Still, remarkably, in a chapter documenting her experience with one troll who impersonated her dead father, West states that “Internet trolls are not, in fact, monsters. They are human beings who have lost their way.” Paired with the intense and focused harassment West recounts enduring, this statement is impossible to easily accept.

For me, however, Shrill‘s brightest moments come in its final third, most particularly in a trio of chapters chronicling the loss of West’s father in the midst of her disintegrating relationship (and subsequent reunion) with the man who would later become her husband. The writing in these chapters is not of the same hilariously funny, animated approach that West is probably best known for; it is instead almost uncomfortably intimate and visceral. But these are the chapters that have stuck with me most keenly, as West explains the failure of her partnership and the loss of her parent with a wisdom and a self-awareness that is just extraordinary. The raw candor in these chapters is a balm to those readers who may need to read such experiences to feel less alone, and an inspiration to those who want to be more honest with themselves and their feelings.

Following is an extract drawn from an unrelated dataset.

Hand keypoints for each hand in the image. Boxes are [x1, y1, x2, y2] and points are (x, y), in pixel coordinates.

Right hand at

If Shrill has a downfall, it’s that the organization occasionally feels uneven. Some chapters move chronologically through experiences in a neat line while others stand completely on their own, and the thematic intention behind their order isn’t always clear. Still, this minor detail wasn’t enough to stop me from reading the whole book in two evenings and enjoying it immensely.

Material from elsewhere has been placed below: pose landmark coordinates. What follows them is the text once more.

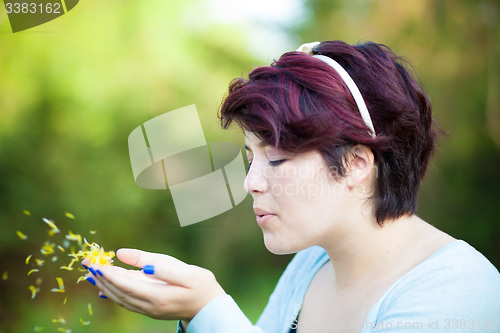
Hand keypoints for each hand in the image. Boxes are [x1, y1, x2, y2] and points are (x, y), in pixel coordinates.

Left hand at [82, 248, 225, 323]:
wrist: (211, 307)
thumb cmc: (201, 285)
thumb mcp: (185, 270)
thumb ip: (156, 263)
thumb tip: (126, 255)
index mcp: (158, 296)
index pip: (126, 285)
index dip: (109, 274)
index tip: (95, 263)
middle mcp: (150, 307)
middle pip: (118, 293)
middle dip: (101, 278)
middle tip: (87, 264)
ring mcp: (149, 310)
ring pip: (120, 299)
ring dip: (104, 286)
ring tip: (92, 274)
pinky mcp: (150, 309)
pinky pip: (126, 302)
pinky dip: (113, 294)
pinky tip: (105, 290)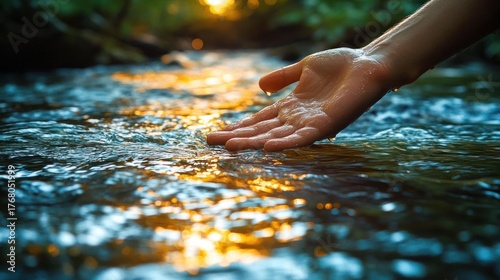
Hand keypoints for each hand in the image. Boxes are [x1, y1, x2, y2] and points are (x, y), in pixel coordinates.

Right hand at [207, 48, 391, 151]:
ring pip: (276, 136)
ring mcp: (310, 123)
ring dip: (254, 143)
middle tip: (211, 144)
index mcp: (290, 107)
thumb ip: (282, 77)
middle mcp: (297, 119)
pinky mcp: (326, 124)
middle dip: (237, 138)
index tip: (217, 134)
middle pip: (261, 131)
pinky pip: (303, 137)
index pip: (259, 120)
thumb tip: (259, 87)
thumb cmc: (341, 65)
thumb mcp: (304, 68)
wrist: (368, 64)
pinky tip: (269, 147)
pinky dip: (286, 143)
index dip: (238, 127)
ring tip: (231, 147)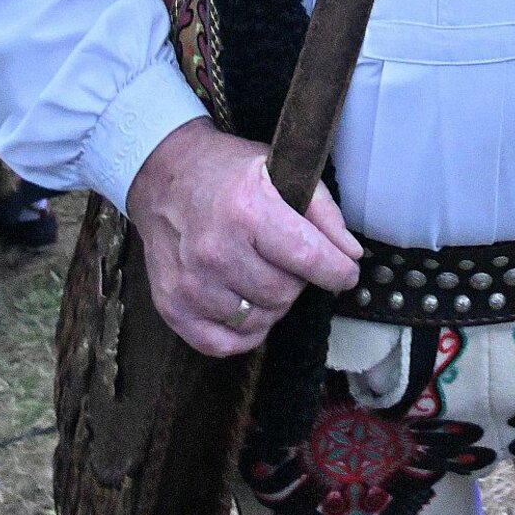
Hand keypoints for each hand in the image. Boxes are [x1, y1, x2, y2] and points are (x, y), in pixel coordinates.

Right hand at [127, 117, 362, 357]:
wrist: (163, 177)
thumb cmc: (225, 172)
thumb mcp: (278, 170)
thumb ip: (321, 210)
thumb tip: (351, 254)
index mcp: (247, 210)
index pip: (308, 258)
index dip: (338, 272)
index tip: (347, 273)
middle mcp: (216, 250)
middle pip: (285, 293)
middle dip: (298, 280)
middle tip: (288, 259)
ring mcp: (191, 283)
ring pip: (260, 320)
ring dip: (272, 304)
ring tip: (264, 275)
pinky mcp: (173, 307)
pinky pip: (224, 344)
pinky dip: (244, 332)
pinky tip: (246, 304)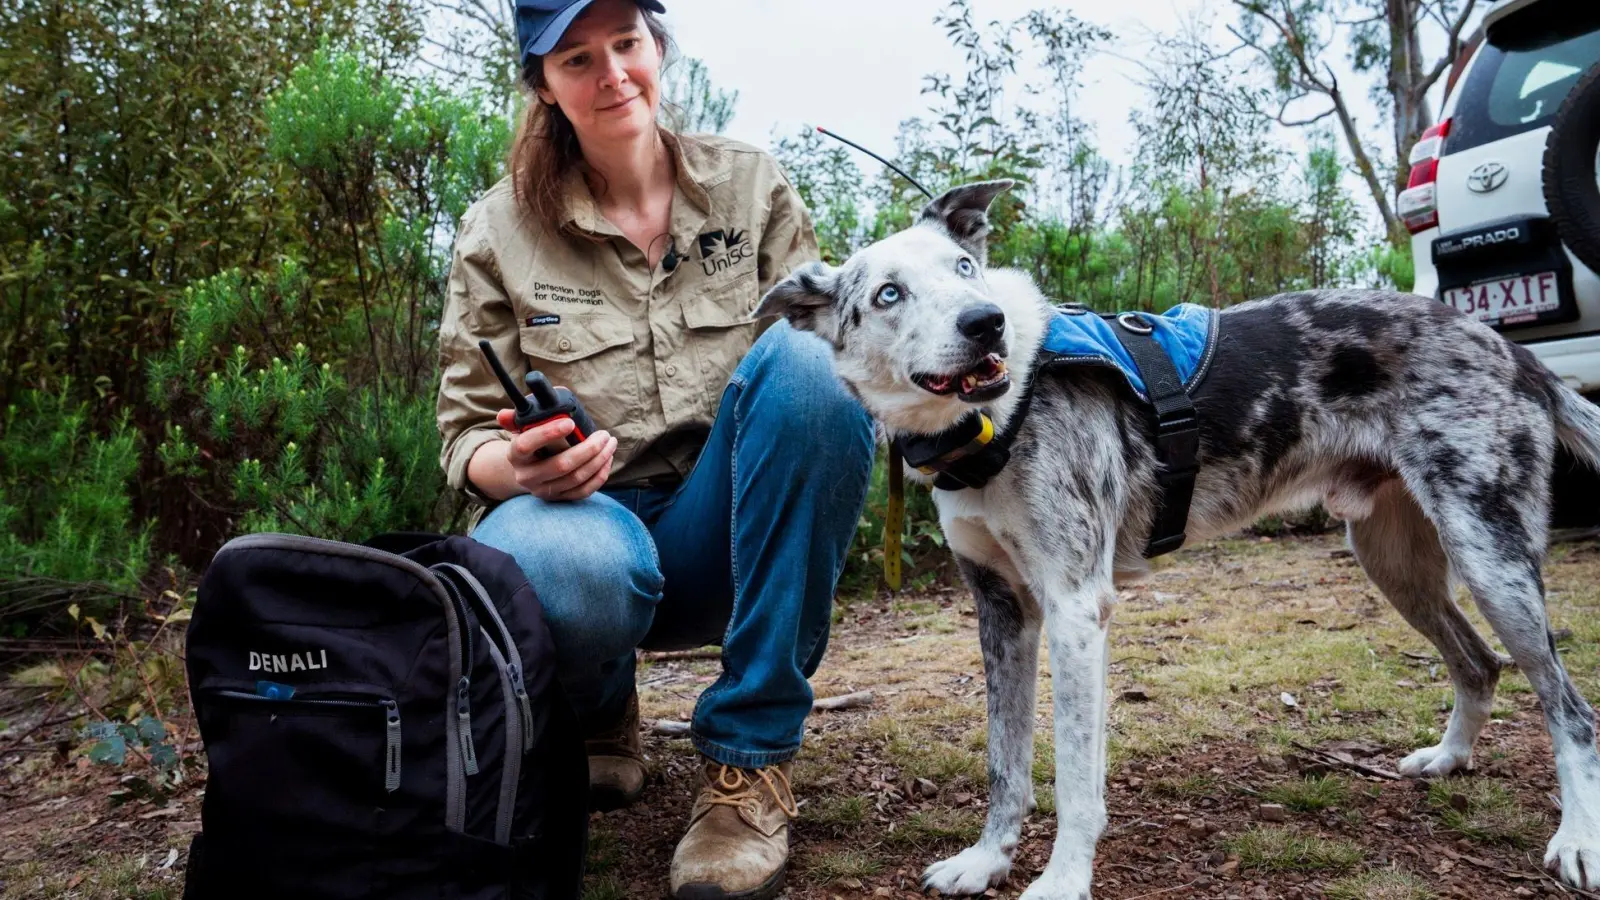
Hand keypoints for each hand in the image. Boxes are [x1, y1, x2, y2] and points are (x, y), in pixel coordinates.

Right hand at [495, 408, 617, 501]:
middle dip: (588, 449)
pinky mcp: (559, 499)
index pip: (526, 445)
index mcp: (515, 456)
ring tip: (610, 443)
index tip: (570, 422)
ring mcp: (543, 491)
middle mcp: (527, 477)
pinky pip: (584, 491)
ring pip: (576, 478)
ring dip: (599, 460)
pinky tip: (607, 459)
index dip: (547, 433)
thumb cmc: (529, 443)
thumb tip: (504, 414)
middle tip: (604, 435)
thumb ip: (515, 418)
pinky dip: (600, 475)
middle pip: (561, 465)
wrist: (527, 470)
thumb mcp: (520, 429)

By the end of West’s retelling of the lead-up and aftermath of writing “Hello, I Am Fat,” she notes that her now-former boss has changed his tune when writing about body image. West recounts: “Whether I had anything to do with it or not, he writes about fat people differently now. When someone asks him for advice about body image, he reaches out to a fat person (sometimes me) for input. When fat people would make an easy punch line, he doesn’t take it.” Having read Shrill, I don’t think there’s any doubt that West was a powerful influence in this particular situation, because she is a powerful force in general. It is my sense that simply knowing and working with Lindy West would be enough to change a person, which is why her book is so important. For those of us without this privilege, we can at least have Shrill.

In a world in which memoirs by fat women are typically packaged and sold as being chiefly about fatness—a practice that can be positive in the sense of giving fat women a clearly marked place on bookstore shelves, but also negative when it occasionally has a ring of sideshow-sensationalism about it—Shrill is different. West’s life in a fat body is often mentioned and occasionally center stage, but her book is also about lots of other things: about her family, her work, her passions, her reproductive organs, her harassers, her relationships, and her marriage. Conventional wisdom holds that being fat eclipses every other part of a woman’s life, including her chances at happiness. Fat women are told that they cannot travel, wear nice clothes, fall in love, be loved back, get their dream job, or even simply stand up for themselves until they cease to be fat. Fat women learn early and often that they are worth less than thin women; as West puts it, fat women don’t “count.” And as a result, many fat women believe that their life must be put on hold until they achieve their ideal body.

West’s approach defies that. As Shrill demonstrates, growing up and living in a socially unacceptable body has a clear influence on one’s experience, but it doesn’t mean life stands still.